Cooper is all too familiar with his clients' experiences as 'the victims of colonial thinking and racist policies.'

"In the most formative years of their lives … they're told that their families, their cultures, their language, their history don't matter," he said. "As young children they grow up thinking themselves inferior. Then they often, as happened with these seven instances, try to reintegrate themselves into their communities, often with mixed results. Even with the seven that we're talking about here, you can see people who succeeded or failed in equal measure. Some managed to get through for their entire lives and tamp down the harm, some managed to do that for a period of time, then collapsed, and some were the reverse. Some collapsed then managed to pull themselves back out of the pit that had been dug for them."

 

Government holds missing pieces

Mike has no doubt there's a generational effect caused by The Eskimo Experiment, with silence as a common thread.

"When I had my own children I had separation anxiety that controlled me from going away for any length longer than a week. I have since overcome the anxiety," she said.

"My children and I are close and I have not spoken to them about this and don't know if they are affected. Both of my daughters are pretty independent at age 25 and 22. My youngest son still lives with me."

Mike still feels like she was kidnapped, and her memories are broken. Recovering them hasn't been easy.

"Having been through Our Life's Journey in Clyde River, I talked so much about my experiences … I realized that I have so many repressed memories, there are memories that I don't even have. I don't understand how I could not have memories of missing my family. No doubt that happened, but I just don't remember," she said.

"Here I am at this age and I remember being a child and feeling like … and where did the rest of it go? I just felt like I went from childhood to … here. It's so bizarre."
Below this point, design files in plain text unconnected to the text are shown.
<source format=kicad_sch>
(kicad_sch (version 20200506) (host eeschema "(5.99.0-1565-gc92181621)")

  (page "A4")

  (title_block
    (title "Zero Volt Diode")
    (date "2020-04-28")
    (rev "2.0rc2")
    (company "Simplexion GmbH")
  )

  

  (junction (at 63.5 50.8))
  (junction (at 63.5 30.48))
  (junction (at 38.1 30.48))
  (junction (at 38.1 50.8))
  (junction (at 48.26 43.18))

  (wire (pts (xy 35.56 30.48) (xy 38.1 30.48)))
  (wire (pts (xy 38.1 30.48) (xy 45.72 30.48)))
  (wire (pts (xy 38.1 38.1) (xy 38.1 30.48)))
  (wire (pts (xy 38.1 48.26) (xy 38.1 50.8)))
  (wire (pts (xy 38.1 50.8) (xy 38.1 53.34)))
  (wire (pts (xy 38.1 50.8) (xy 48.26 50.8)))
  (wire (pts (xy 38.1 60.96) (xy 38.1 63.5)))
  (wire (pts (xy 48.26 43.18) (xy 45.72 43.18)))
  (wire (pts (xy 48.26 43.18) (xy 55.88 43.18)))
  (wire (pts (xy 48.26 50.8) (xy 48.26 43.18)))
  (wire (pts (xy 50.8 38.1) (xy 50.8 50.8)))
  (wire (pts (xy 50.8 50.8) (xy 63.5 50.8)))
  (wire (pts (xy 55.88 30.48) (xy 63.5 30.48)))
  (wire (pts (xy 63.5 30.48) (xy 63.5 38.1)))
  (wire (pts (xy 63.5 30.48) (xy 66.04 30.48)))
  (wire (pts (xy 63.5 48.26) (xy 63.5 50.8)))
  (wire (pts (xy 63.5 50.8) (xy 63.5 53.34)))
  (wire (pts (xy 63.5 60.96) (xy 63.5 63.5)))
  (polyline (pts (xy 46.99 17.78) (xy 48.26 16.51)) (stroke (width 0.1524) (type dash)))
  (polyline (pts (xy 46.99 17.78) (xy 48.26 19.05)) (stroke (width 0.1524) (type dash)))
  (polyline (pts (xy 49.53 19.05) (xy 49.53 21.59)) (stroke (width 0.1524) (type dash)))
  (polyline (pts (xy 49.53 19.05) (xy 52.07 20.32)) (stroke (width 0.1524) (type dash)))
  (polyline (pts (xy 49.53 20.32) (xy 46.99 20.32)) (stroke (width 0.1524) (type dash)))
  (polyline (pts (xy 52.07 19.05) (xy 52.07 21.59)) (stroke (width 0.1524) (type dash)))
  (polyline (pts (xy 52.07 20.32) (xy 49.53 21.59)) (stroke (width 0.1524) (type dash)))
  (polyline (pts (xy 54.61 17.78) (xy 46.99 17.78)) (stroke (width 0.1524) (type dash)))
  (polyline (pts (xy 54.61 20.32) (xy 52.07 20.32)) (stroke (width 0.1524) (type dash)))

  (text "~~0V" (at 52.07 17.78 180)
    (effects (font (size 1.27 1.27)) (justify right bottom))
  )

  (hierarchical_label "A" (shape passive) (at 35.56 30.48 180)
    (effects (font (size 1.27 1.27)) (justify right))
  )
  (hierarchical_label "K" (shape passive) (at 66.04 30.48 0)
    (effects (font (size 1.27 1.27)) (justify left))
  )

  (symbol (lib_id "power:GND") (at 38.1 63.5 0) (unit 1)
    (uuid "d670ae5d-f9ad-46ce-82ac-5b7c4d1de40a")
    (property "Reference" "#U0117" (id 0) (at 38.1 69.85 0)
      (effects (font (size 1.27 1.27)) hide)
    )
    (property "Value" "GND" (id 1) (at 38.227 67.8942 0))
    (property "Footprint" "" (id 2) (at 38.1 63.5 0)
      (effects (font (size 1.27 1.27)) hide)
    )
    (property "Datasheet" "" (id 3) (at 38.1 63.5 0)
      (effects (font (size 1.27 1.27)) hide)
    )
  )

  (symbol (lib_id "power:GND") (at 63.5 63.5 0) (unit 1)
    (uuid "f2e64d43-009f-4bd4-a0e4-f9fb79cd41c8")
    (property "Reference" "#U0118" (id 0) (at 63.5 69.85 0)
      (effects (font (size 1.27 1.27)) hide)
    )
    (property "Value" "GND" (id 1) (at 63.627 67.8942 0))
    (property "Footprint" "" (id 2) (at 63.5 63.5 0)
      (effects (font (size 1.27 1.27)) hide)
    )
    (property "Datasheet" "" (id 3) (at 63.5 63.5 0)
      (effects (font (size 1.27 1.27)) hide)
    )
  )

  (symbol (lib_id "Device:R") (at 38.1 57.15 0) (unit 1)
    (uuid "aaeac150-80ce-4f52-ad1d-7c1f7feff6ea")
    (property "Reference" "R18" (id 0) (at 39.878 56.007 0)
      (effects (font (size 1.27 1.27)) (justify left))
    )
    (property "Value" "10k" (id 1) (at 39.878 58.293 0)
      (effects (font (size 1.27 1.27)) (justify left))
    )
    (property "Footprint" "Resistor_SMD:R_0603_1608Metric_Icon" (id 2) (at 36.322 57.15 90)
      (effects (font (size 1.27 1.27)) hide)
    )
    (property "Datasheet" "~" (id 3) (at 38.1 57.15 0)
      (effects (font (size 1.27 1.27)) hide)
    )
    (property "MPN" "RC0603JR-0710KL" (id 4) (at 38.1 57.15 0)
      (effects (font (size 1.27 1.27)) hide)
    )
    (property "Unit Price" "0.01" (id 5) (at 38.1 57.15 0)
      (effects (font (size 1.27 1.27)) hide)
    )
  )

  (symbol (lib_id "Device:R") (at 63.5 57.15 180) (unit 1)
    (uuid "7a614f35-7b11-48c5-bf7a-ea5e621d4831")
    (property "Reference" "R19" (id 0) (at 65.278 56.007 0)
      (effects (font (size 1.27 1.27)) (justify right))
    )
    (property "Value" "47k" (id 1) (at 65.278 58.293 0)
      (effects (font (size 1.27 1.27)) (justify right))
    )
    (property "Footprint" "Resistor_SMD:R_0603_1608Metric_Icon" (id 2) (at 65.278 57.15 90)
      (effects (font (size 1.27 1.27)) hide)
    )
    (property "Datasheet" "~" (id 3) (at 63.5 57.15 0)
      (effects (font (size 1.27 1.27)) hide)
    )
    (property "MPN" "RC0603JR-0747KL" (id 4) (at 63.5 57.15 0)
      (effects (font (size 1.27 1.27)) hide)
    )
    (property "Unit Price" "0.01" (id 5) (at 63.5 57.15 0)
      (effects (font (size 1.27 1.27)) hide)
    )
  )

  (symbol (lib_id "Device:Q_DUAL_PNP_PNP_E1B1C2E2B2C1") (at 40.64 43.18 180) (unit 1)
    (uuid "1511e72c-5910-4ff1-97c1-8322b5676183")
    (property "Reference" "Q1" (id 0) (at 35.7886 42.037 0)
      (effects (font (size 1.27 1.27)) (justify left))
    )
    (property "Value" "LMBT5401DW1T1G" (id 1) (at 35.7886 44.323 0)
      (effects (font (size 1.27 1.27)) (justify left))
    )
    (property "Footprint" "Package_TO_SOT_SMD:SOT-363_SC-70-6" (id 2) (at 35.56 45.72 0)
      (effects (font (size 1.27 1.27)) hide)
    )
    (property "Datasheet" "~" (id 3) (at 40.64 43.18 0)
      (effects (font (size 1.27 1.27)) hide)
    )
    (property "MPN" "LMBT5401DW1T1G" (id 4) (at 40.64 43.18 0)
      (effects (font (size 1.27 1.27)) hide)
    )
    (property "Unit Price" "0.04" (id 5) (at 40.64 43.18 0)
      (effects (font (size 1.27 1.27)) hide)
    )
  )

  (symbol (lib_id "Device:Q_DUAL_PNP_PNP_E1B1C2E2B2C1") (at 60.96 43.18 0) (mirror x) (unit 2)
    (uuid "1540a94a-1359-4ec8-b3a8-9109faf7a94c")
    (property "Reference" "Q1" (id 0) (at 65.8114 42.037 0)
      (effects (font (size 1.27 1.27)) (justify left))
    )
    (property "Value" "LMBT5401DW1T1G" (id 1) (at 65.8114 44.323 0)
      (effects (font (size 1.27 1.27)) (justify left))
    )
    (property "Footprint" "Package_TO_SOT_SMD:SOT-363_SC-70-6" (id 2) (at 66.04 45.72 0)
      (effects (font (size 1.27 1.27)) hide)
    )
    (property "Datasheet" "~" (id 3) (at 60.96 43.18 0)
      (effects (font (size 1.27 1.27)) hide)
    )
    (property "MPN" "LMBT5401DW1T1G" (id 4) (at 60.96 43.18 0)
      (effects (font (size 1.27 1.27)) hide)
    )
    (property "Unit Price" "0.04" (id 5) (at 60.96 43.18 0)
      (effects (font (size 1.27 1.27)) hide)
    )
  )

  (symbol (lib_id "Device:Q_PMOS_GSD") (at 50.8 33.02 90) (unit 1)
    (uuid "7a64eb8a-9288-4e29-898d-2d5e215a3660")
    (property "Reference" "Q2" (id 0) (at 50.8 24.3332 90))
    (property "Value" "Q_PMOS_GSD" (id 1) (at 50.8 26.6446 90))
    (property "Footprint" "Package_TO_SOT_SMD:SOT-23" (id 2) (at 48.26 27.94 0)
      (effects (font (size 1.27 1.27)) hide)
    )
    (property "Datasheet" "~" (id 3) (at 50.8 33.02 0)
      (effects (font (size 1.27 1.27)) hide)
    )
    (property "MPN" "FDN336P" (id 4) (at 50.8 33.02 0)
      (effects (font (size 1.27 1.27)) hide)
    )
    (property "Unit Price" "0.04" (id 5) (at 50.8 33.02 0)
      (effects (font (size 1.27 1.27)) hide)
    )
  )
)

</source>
The Government of Canada holds the historical documents of this experiment on Inuit children which has had repercussions for half a century. Mike wants to look at the facts and determine for herself if the experiment was worth what she's lived.
"It took a lot of counseling just to get me here where I'm at peace with myself. But now I'm determined to see this (legal claim) to the finish. I know I have to be persistent about this, otherwise I'll be gone before I get any information," she said.

What the government can't provide is her identity, and at 59 she's clear:

"I am named Appalialuk, who had been the older brother of my father and our kinship term was as such. Our parents and grandparents always told us to help each other, love each other, so we have done that."